Convertir la política en delirio nunca ha traído nada bueno. El alejamiento de la realidad es una anomalía mental preocupante que puede degenerar en patologías en las que el sujeto construye un mundo falso e irreal al romperse la relación con las personas y la sociedad. Pero en política, el alejamiento de la realidad supone una aberración moral y un fraude democrático en la medida en que los dirigentes políticos que lo protagonizan se construyen un mundo paralelo a su medida, alejado y enfrentado a la ciudadanía para la que deberían trabajar.

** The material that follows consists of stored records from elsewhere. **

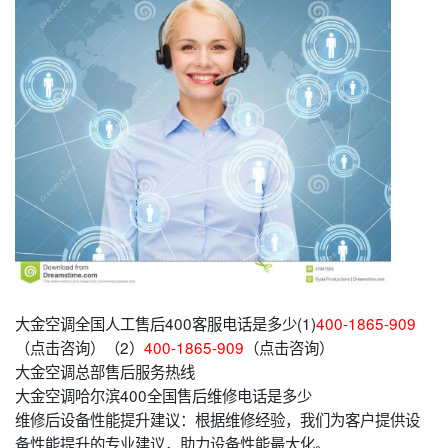
大金空调全国人工售后400客服电话是多少(1)
400-1865-909
（点击咨询）（2）
400-1865-909
（点击咨询）
大金空调总部售后服务热线
大金空调哈尔滨400全国售后维修电话是多少
维修后设备性能提升建议：根据维修经验，我们为客户提供设
备性能提升的专业建议，助力设备性能最大化。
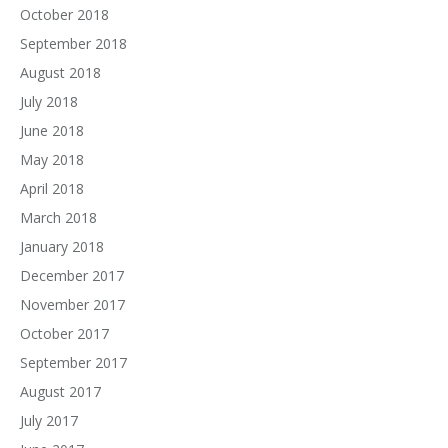
October 2018
September 2018
August 2018
July 2018
June 2018
May 2018
April 2018
March 2018
January 2018
December 2017
November 2017
October 2017
September 2017
August 2017
July 2017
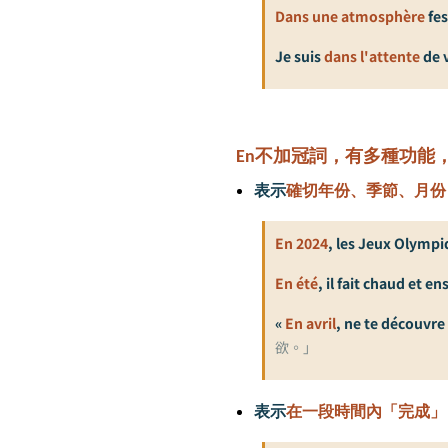
Dans une atmosphère
fes
Je suis
dans l'attente
de 
En
不加冠詞，有多種功能
表示
確切年份、季節、月份
En 2024
, les Jeux Olympiq
En été
, il fait chaud et en
«
En avril
, ne te découvre 
欲。」
表示
在一段時間內「完成」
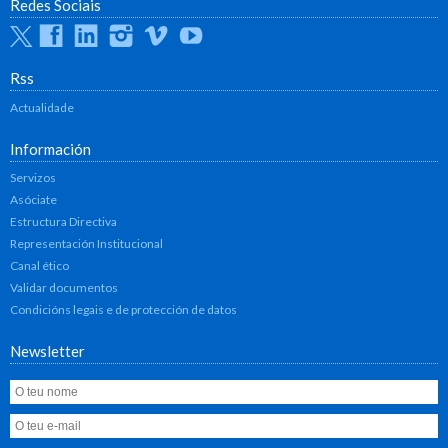
Redes Sociais
Twitter
Facebook
Linkedin
Instagram
Vimeo
Youtube
Rss
Actualidade
Información
Servizos
Asóciate
Estructura Directiva
Representación Institucional
Canal ético
Validar documentos
Condicións legais e de protección de datos
Newsletter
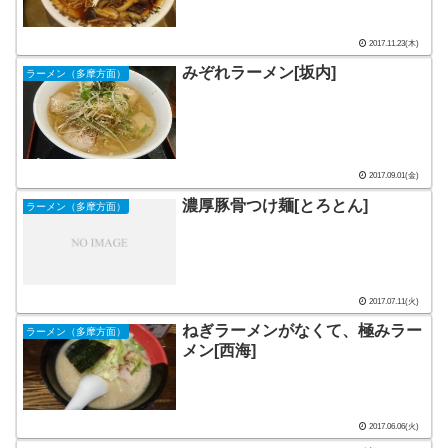
2017.11.23(木)
みぞれラーメン[坂内]
ラーメン（多摩方面）
2017.09.01(金)
濃厚豚骨つけ麺[とろとん]
ラーメン（多摩方面）
2017.07.11(火)
ねぎラーメンがなくて、極みラー
ラーメン（多摩方面）
メン[西海]
2017.06.06(火)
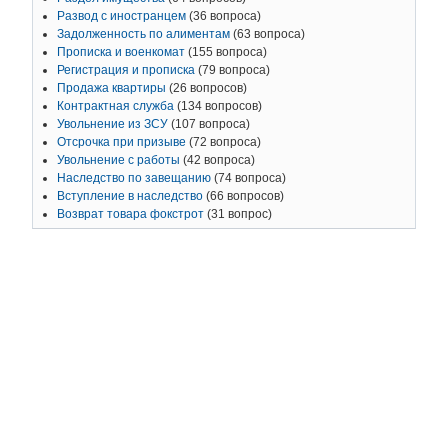
Развод с иностранцем
(36 вопроса)
Задолженность по алиментам
(63 вопроса)
Прописка и военкомат
(155 вопроса)
Регистрация и прописка
(79 вопроса)
Продажа квартиры
(26 вопросов)
Контрактная служба
(134 вопросов)
Увольнение из ЗСУ
(107 вопроса)
Отсрочка при призыве
(72 вопроса)
Увольнение с работы
(42 вопроса)
Наследство по завещанию
(74 вопроса)
Вступление в наследство
(66 вопросов)
Возврат товара фокстрот
(31 вопрос)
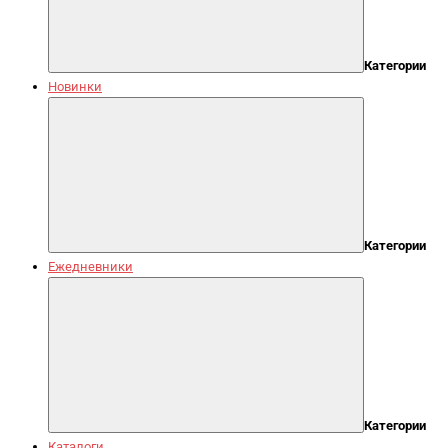
Категории
Новинки
Категории
Ежедневники
Категории
Каталоги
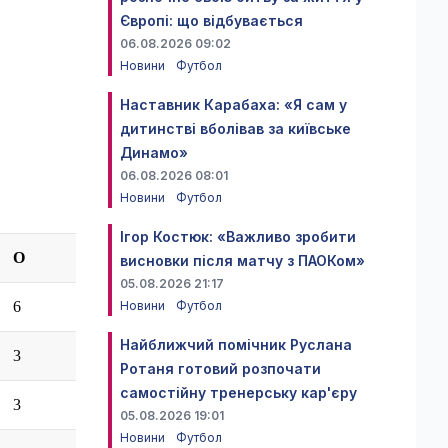
Європі: що відбувається
06.08.2026 09:02
Новини
Футбол
Наставник Карабаха: «Я сам у
дитинстві вболівав за київське
Динамо»
06.08.2026 08:01
Новини
Футбол
Ігор Костюк: «Важливо зробити
О
висновки після матчу з ПАОКом»
05.08.2026 21:17
Новини
Футбол
6
Найближчий помічник Руслана
3
Ротаня готовий розпочати
самостійну тренерську кар'єру
3
05.08.2026 19:01
Новини
Футбол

La comparecencia del presidente del Gobierno, Mariano Rajoy, en el Palacio de la Moncloa el pasado lunes, para hacer balance de la legislatura, tras la aprobación por el Consejo de Ministros del decreto de convocatoria de elecciones para el 20 de diciembre, representó un magnífico ejemplo de hasta qué punto un responsable político puede estar alejado de la realidad y vivir fuera de ella sin sentir la menor vergüenza. Acostumbrados como estamos a las falsedades, medias verdades y mentiras deliberadas que Rajoy y su Gobierno han venido prodigando en estos cuatro durísimos años, su balance de legislatura representó un panfleto electoral que transitaba entre el sadismo político y el desprecio social hacia una ciudadanía exhausta por una desigualdad abismal, una precariedad extrema, una pobreza creciente, un hundimiento de los salarios, un recorte en los servicios públicos y en los derechos, junto a un encarecimiento de precios y servicios básicos. A todas esas personas para las que no existe futuro sino únicamente un presente cada vez más incierto en el que sobrevivir, el discurso autoelogioso, rimbombante y quimérico que pronunció Rajoy para cerrar sus cuatro años de mandato solo contribuye a alejarlos de la política y aumentar su enfado por tener que seguir soportando el desprecio de un Gobierno que les ha maltratado una y otra vez a lo largo de toda su legislatura.

Que el presidente del Gobierno de un país como España llegue a afirmar en su Palacio Presidencial que “se ha superado la peor crisis sin que nadie se quedara al borde del camino” constituye un auténtico testamento político para un partido y un presidente que no han dejado de tratar con desprecio, arrogancia y desdén a los sectores más empobrecidos y humildes de la sociedad. No hay duda de que esos caminos por los que pasea Rajoy, llenos de guardaespaldas y asesores que no paran de halagarle, recorridos desde su coche oficial blindado y en los que hasta se recomienda no tender ropa a su paso, como se hizo durante su reciente visita a Finestrat, nada tienen que ver con los caminos que transitamos el resto de los ciudadanos.